Lorsque j’étais enfant, je connaissais le nom de Clemenceau, qui revenait parfois lorsque mes grands-parents évoquaient la Grande Guerre, celle de leurs parents, et aussi dans le générique de la célèbre série "Les brigades du tigre".

Pour le petit Français que j'étais, il faisait partie de ces grands ancêtres un peu légendaires dont on était fiers, comme De Gaulle ou Napoléon, sans que je connaisse les détails. 

Puis avec le temps, la génération de mes grands-parents a disparu, le monde a continué à changer, et Clemenceau a glissé comme tant d’autres dans l’Histoire, de plus en plus oublié par le grand public et les nouvelles générations et relégué au rayon des spécialistes. Moi-même, malgré un goût prononcé pour l'Histoire, je n'y pensais plus guère. 

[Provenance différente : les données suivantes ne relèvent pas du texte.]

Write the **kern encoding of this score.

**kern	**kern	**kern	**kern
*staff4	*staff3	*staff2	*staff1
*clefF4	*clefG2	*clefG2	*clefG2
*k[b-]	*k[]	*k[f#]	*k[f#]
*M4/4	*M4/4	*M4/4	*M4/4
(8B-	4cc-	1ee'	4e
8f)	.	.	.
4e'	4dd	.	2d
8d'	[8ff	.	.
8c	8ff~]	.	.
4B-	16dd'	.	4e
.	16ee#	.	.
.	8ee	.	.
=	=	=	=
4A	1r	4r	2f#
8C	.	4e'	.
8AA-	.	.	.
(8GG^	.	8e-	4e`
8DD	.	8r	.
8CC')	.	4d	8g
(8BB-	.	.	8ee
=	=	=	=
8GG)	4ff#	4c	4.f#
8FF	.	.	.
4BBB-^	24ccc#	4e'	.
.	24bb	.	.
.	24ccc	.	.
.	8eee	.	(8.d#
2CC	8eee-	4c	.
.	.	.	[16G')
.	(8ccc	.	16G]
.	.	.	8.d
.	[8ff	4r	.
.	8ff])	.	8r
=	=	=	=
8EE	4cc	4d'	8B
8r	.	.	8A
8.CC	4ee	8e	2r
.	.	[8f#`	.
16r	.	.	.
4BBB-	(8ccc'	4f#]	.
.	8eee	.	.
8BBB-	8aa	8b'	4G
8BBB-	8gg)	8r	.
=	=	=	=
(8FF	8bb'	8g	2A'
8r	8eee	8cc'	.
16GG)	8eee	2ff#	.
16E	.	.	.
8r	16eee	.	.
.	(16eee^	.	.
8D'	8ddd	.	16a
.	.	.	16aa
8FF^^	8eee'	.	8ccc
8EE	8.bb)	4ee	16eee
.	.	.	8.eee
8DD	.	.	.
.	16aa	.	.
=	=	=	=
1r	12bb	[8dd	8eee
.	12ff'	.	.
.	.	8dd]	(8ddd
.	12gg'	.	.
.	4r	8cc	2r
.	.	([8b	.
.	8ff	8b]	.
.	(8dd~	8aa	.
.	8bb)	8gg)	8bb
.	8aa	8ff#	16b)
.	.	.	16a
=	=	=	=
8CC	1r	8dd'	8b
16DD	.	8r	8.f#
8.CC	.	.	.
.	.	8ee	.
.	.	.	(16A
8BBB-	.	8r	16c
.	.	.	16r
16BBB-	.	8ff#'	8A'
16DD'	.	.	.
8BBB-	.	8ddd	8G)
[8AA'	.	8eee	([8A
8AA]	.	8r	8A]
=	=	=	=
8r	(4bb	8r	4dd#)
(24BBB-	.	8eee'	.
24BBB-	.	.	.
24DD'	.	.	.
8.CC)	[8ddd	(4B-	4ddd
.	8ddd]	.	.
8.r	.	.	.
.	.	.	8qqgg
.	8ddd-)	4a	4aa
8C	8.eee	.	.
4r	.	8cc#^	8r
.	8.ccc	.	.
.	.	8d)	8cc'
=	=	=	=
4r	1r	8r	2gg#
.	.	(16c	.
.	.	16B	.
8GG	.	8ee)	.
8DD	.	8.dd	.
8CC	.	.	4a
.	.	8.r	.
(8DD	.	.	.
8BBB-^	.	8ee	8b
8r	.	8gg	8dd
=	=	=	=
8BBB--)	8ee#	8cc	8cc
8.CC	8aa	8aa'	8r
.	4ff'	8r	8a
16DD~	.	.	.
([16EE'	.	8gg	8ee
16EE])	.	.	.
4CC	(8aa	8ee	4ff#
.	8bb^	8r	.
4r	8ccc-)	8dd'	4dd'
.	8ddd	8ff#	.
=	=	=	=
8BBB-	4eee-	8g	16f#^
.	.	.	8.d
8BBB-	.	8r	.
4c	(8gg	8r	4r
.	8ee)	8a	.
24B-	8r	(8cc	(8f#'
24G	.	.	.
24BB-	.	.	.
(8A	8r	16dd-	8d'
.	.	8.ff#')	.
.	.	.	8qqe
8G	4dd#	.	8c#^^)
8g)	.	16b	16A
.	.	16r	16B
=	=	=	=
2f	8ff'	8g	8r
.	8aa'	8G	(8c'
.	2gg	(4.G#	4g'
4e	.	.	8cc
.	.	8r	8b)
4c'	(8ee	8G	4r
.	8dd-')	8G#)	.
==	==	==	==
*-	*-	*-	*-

Et puis un jour, lors d’un voyage à Singapour, je suis tombé sur un boulevard Clemenceau. Ébahi de trouver le nom de ce bonhomme si loin de l’Hexagone, qui plus est dans une ex-colonie de l’ennemi anglais, mon intérêt pour lui s’est ravivé.

Ce qui fait que quelques temps plus tard j’ai lu le livre du toujours excellent et pédagogue Michel Winock, sobrement intitulé Clemenceau, et qui commençait en citant justement l'oubli dont je viens de parler.

Je me suis plongé avec passion sans le parcours de cet étonnant personnage aux mille vies, et découvert la place importante qu’il occupa dans notre histoire.

Né en Vendée, Clemenceau vécut aux États-Unis avant de revenir en France, devenu parfaitement bilingue à cette époque où c’était encore rare, surtout pour un Français (notre langue était encore reine), et flanqué d'une épouse américaine, Mary Plummer.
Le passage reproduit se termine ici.